Mesmo sem recurso a soluções híbridas, João Cardoso reitera que a relação deve ser de complementaridade. Na sua visão, a produção de calor (para águas quentes sanitárias, AQS) deve ser assegurada por tecnologias solares térmicas “sempre que possível técnica e financeiramente (…), reservando os sistemas solares fotovoltaicos à geração de energia eléctrica para utilização noutros fins”. A razão para isto, argumenta o especialista, tem a ver com o seguinte: “os sistemas solares térmicos fornecem entre duas a três vezes mais energia por unidade de área de abertura do que os sistemas solares fotovoltaicos, sendo uma das tecnologias mais competitivas em termos do custo do calor fornecido. (…) Este factor é muito relevante, sobretudo em edifícios multifamiliares, (…) [onde] a utilização de um sistema solar térmico permitirá suprir uma maior fracção das necessidades de calor do edifício.”

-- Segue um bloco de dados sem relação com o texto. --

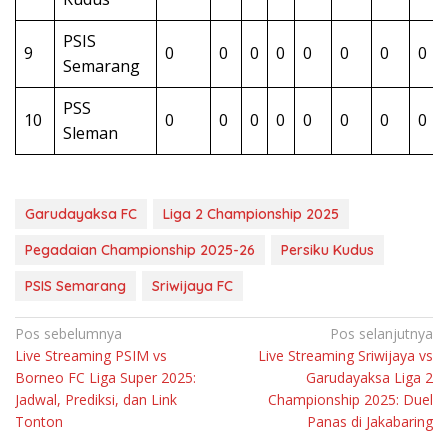
PSIS
9
0
0
0
0
0
0
0
0
Semarang
PSS
10
0
0
0
0
0
0
0
0
Sleman
Garudayaksa FC
Liga 2 Championship 2025
Pegadaian Championship 2025-26
Persiku Kudus
PSIS Semarang
Sriwijaya FC
Navigasi
Pos sebelumnya
Pos selanjutnya
Live Streaming PSIM vs
Live Streaming Sriwijaya vs
pos
Borneo FC Liga Super 2025:
Garudayaksa Liga 2
Jadwal, Prediksi, dan Link
Championship 2025: Duel
Tonton
Panas di Jakabaring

“Note-se que a utilização de bombas de calor associadas a sistemas fotovoltaicos permite aumentar a geração de calor por unidade de electricidade gerada por via fotovoltaica, compensando parcialmente o menor rendimento dos módulos fotovoltaicos face aos colectores solares térmicos, no entanto, tem a desvantagem de aumentar o custo do sistema e da energia gerada”, destaca João Cardoso.

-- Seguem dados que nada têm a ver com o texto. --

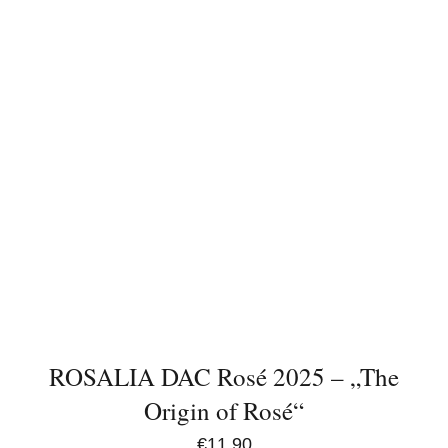
ROSALIA DAC Rosé 2025 – „The
Origin of Rosé“
€
11,90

Além disso, o especialista em energia solar térmica, solar de concentração e fotovoltaico aponta também para o facto de o solar térmico ter várias aplicações para além do fornecimento de calor em sistemas de baixa (sobretudo AQS) ou baixa e média temperatura (para a indústria), como exemplificam as centrais de solar de concentração. “Esta [última] é uma aplicação onde também existe um grande potencial sinérgico com as tecnologias solares fotovoltaicas, bem como com outras fontes renováveis de energia variáveis”, contribuindo para aumentar a incorporação renovável na rede eléctrica, adiciona.

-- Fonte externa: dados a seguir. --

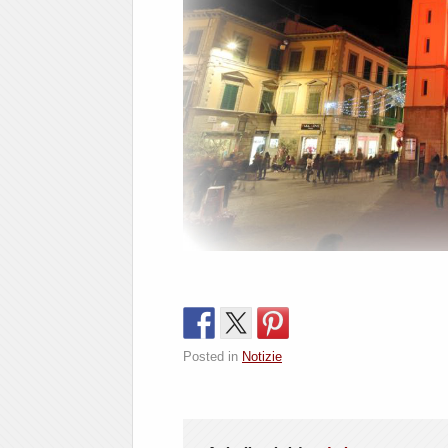
Posted in
Notizie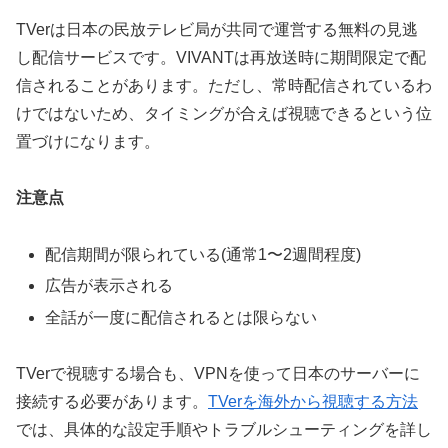
TVerは日本の民放テレビ局が共同で運営する無料の見逃
し配信サービスです。VIVANTは再放送時に期間限定で配
信されることがあります。ただし、常時配信されているわ
けではないため、タイミングが合えば視聴できるという位
置づけになります。
注意点
配信期間が限られている(通常1〜2週間程度)
広告が表示される
全話が一度に配信されるとは限らない
TVerで視聴する場合も、VPNを使って日本のサーバーに
接続する必要があります。
TVerを海外から視聴する方法
では、具体的な設定手順やトラブルシューティングを詳し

Criar sinergias, apostar em armazenamento e outras soluções são os caminhos a fazer. “Relativamente à tecnologia, esta mantém uma evolução normal, isto é, a tendência de aumento da potência dos painéis mantém-se de forma gradual. Por outro lado, começa a fazer cada vez mais sentido pensar em investimentos que possam incluir baterias, carregadores eléctricos, comunidades de energia, sistemas digitais mais evoluídos, bem como o facto de se poder incluir a venda de excedente à rede, optimizando o investimento”, refere Jorge de Borges Araújo.

A pegada ambiental

Em paralelo, e pensando num contexto em que eficiência energética, pegada carbónica e economia circular se cruzam, é de referir que o sector também tem avançado no sentido de procurar ser mais sustentável. Embora não produza emissões de CO2 durante a operação, o fotovoltaico tem uma pegada carbónica associada aos módulos, que se deve “essencialmente aos processos de fabrico das células de silício e aos materiais que são usados nos contactos eléctricos e na moldura do módulo”, indica João Serra. Segundo o professor, apesar de esta pegada ser já compensada com “três anos de operação”, o sector tem apostado no estudo de vários materiais alternativos ao silício e de processos simplificados e mais eficientes. Outra estratégia tem sido “o desenvolvimento da tecnologia numa perspectiva de economia circular, onde a reciclagem dos módulos tem um papel importantíssimo, à medida que o número de módulos fotovoltaicos instalados vai crescendo”, conclui.

 

Este artigo foi originalmente publicado na edição nº 150 da Edifícios e Energia (Novembro/Dezembro 2023).